Libération du journaliste cachemiri Majid Hyderi en Inde : RSF salue la décision de justice statuant que “la critique du gouvernement ne constitue pas un motif de détention”

Ciblé par la répression impitoyable des journalistes au Cachemire, le journaliste Majid Hyderi a été libéré le 23 février après un an et demi de prison. La Haute Cour de Jammu-et-Cachemire a jugé que les critiques à l'égard du gouvernement ne pouvaient être considérées comme un motif valable de détention préventive. Reporters sans frontières (RSF) salue cette décision et appelle les autorités indiennes à abroger immédiatement la loi sur la sécurité publique (PSA), utilisée contre Majid Hyderi et plusieurs autres journalistes critiques du pouvoir.

Après 527 jours de détention, Majid Hyderi a enfin retrouvé sa famille. La Haute Cour de Jammu-et-Cachemire a finalement ordonné sa libération immédiate le 19 février dernier, statuant qu'en vertu de la jurisprudence, critiquer négativement les politiques du gouvernement ne pouvait justifier une détention préventive, surtout en l’absence d’une preuve concrète démontrant un trouble à l’ordre public. Fréquemment invité à des débats télévisés, Majid Hyderi, aussi connu sous le nom de “Jimmy”, se montrait critique de la corruption au sein de la bureaucratie locale.

Selon Hamza Prince, avocat de Majid Hyderi, “le verdict historique de la Haute Cour n'est pas seulement une victoire pour M. Hyderi, mais aussi pour le droit fondamental à la liberté d'expression. Dans sa sagesse, la Haute Cour a magnifiquement distingué la critique constructive, essentielle au progrès de la société, des actions qui nuisent véritablement aux intérêts nationaux. Ce jugement a confirmé que l’exercice légitime de la liberté d'expression de M. Hyderi n'a jamais été un acte contre la nation”. 

Journaliste indépendant collaborant avec le quotidien local Greater Kashmir et le portail d’information DailyO.in, Majid Hyderi a d’abord été arrêté le 15 septembre 2023 par la police locale à Srinagar, dans le Jammu-et-Cachemire au nord ouest du pays, à la suite d’une plainte déposée pour “conspiration criminelle, intimidation, extorsion, diffusion de fausses informations et diffamation”. Bien que le journaliste ait obtenu une libération sous caution dès le lendemain, il a été de nouveau arrêté quelques heures plus tard en vertu de la loi controversée sur la sécurité publique (Public Safety Act, PSA) – qui s’applique spécifiquement au Jammu-et-Cachemire. Il était alors accusé de menace pour “la souveraineté, la sécurité et l’intégrité” de l’Inde.  

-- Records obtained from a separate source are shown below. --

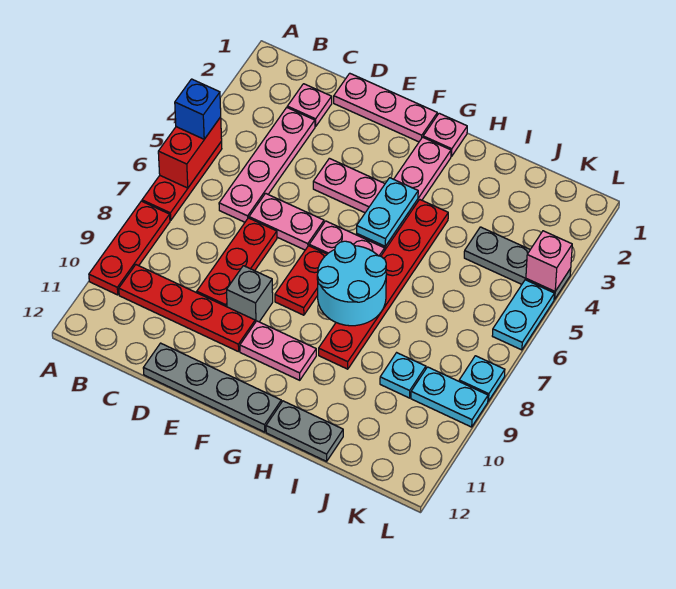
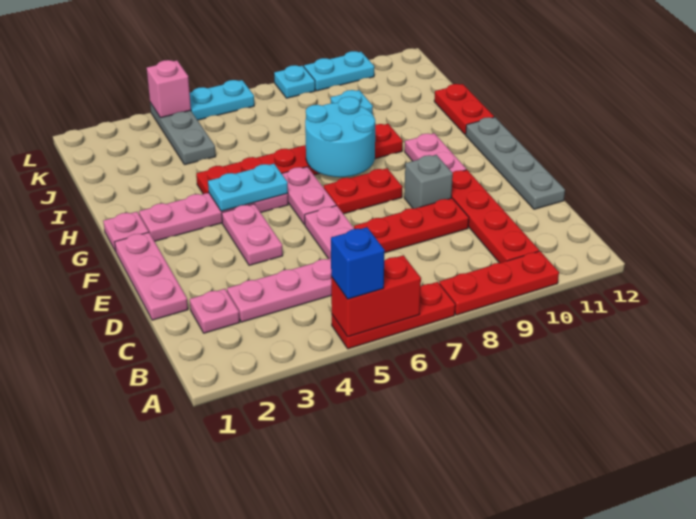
grey 1x2 plate [266,401,343,461] -> red 1x2 plate [434,84,494,135]
cyan 1x2 plate [411,367,488,427] -> cyan 1x2 plate turned to [304,51,374,91]

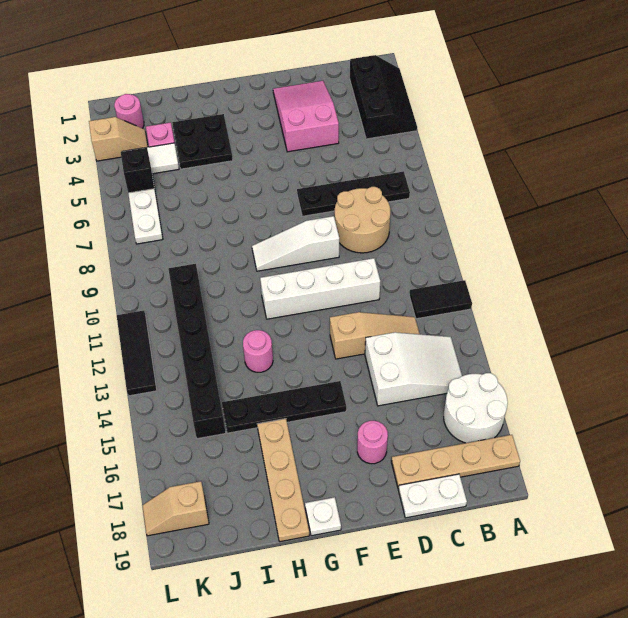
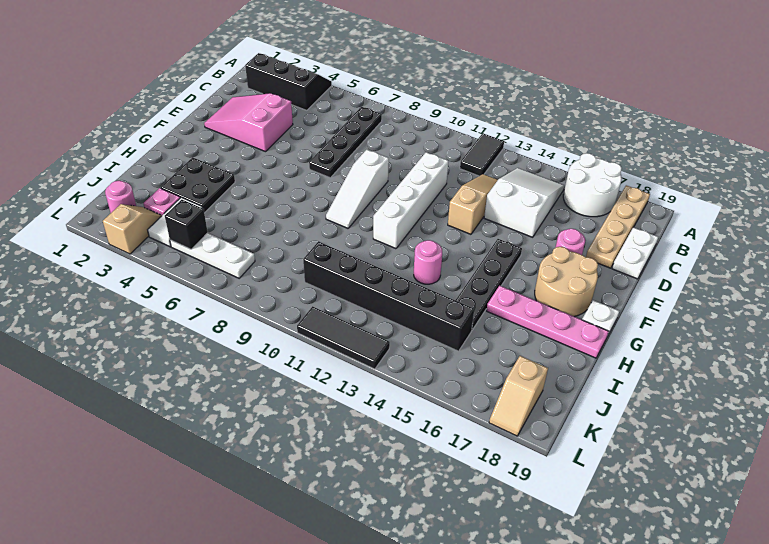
tan 2x2 round brick [335,187,390,253] -> tan 2x2 round brick moved to [535,247,598,317]
tan 1x4 plate [257,419,309,542] -> pink 1x4 plate [486,286,609,358]

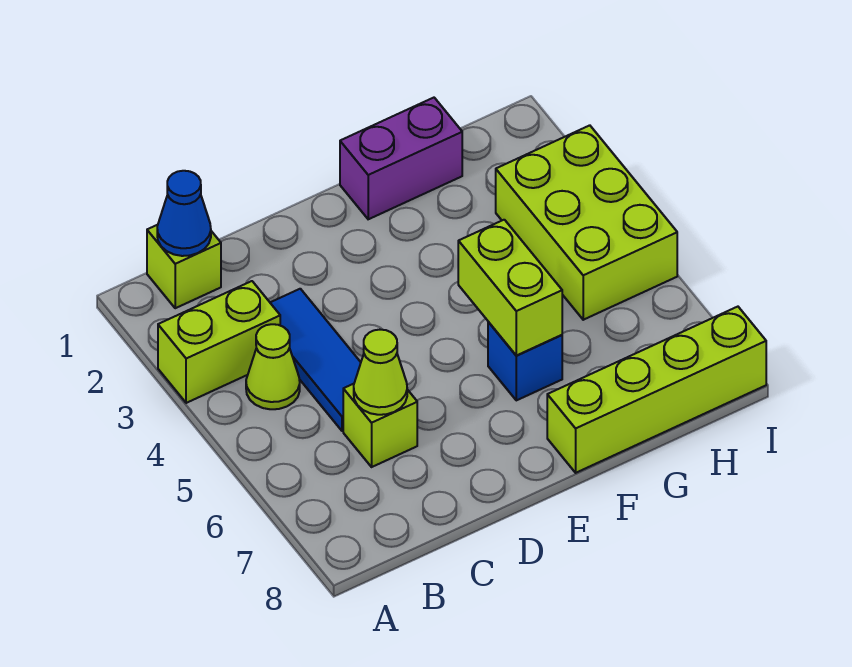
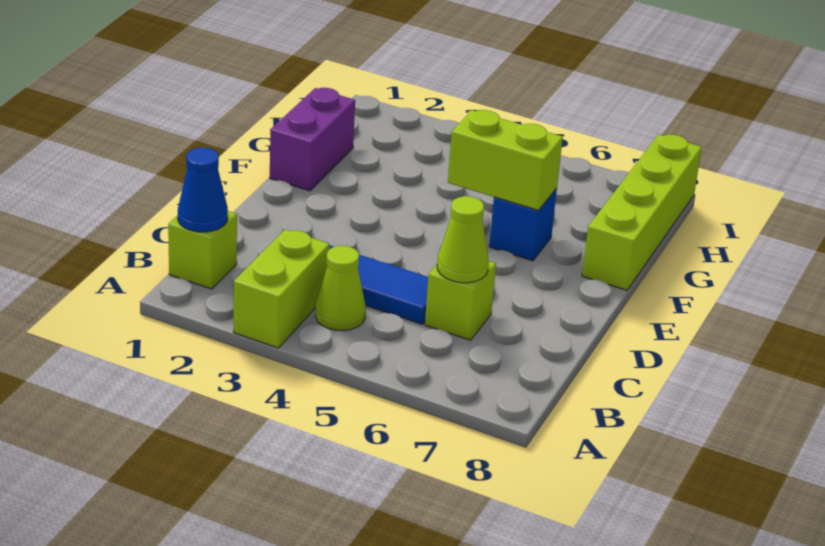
lime 2x3 brick [496,125,677,320] -> none

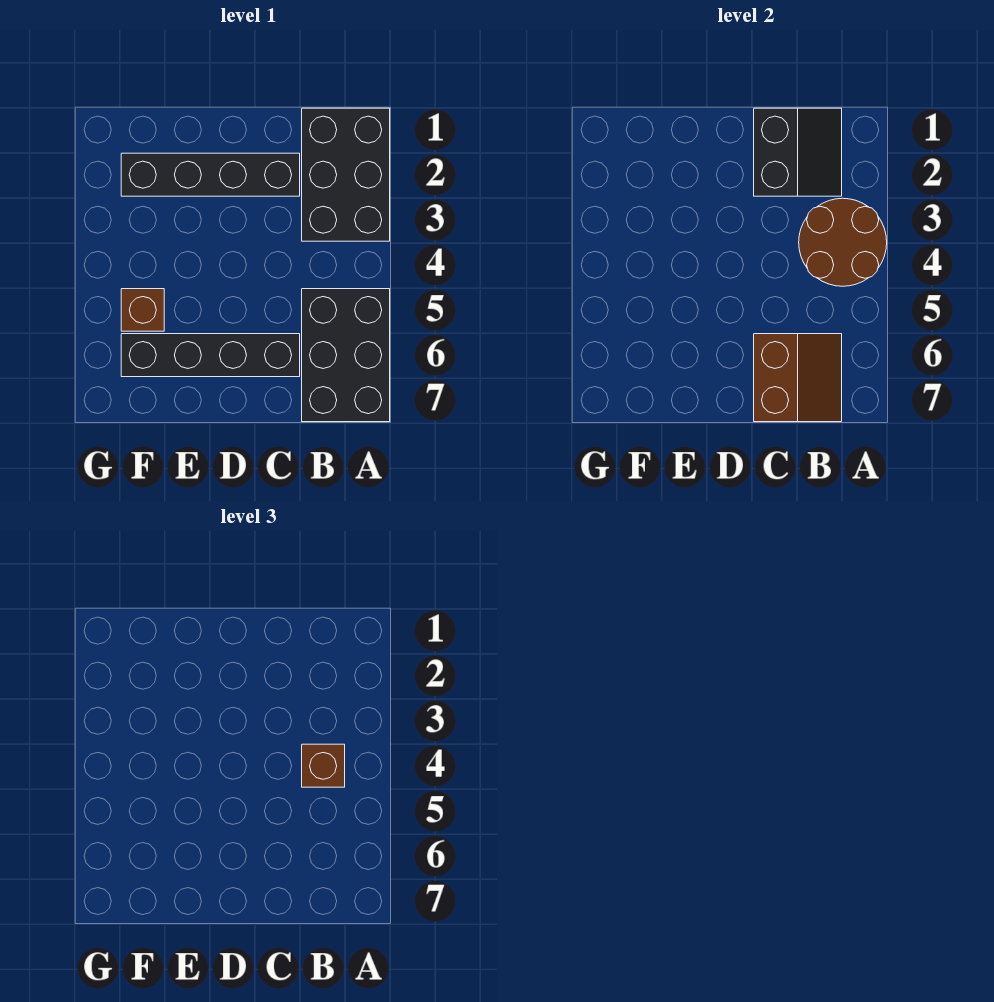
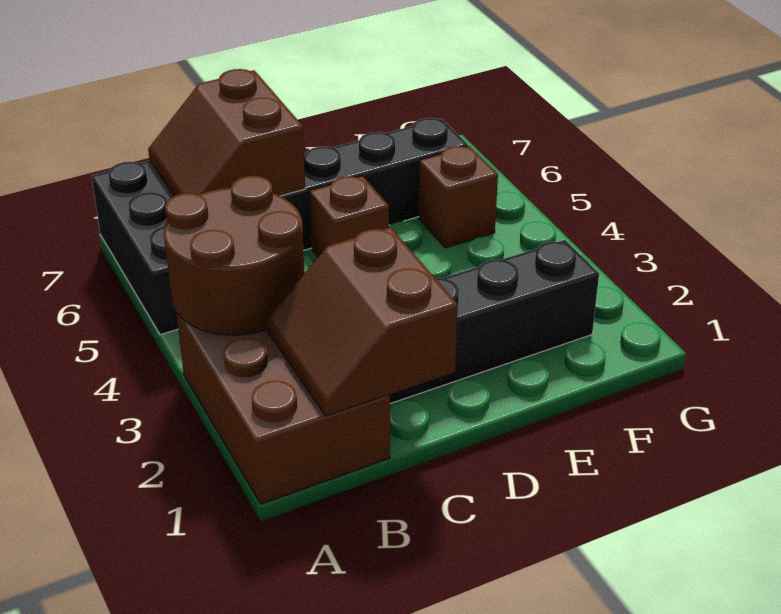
black 2x3 brick [302,108,390,241] -> brown 2x3 brick [177,314,390,504]
black 2x2 slope [754,108,842,196] -> brown 2x2 slope [267,227,458,416]
brown 1x1 brick [302,744,345,787] -> brown 1x1 brick moved to [309,176,389,257]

La Haute Cour a finalement statué que les motifs invoqués étaient “vagues et ambigus” et portaient atteinte aux droits constitutionnels du journaliste, violant l’article 21 (droit à la vie et à la liberté personnelle) et de l’article 14 (égalité devant la loi). Le tribunal a considéré que ces motifs vagues relevaient “de l'arbitraire de la part de l'autorité de détention”.  

“L’incarcération inacceptable de Majid Hyderi s’inscrit dans un contexte de répression dramatique de la liberté de la presse au Jammu-et-Cachemire, depuis la révocation de son autonomie par le gouvernement Modi en août 2019. Censée s’appliquer contre toute menace directe pour la sécurité de l’État, la loi controversée sur la sécurité publique PSA, qui autorise jusqu'à deux ans de détention préventive, a été utilisée à maintes reprises pour enfermer des journalistes au même titre que des terroristes. RSF salue la décision de la Haute Cour de Jammu-et-Cachemire qui envoie un signal fort aux autorités contre l’utilisation abusive de lois liberticides, et  réitère son appel à abroger la loi PSA, instrument de répression pour museler la presse critique.

Célia Mercier
Responsable du bureau Asie du Sud de RSF

Le journaliste Sajad Gul avait été incarcéré en vertu de la même loi PSA pendant plus d’un an et demi, entre janvier 2022 et juillet 2024. Le texte a aussi été utilisé contre le journaliste Aasif Sultan, libéré en février 2024 après plus de cinq ans passés derrière les barreaux.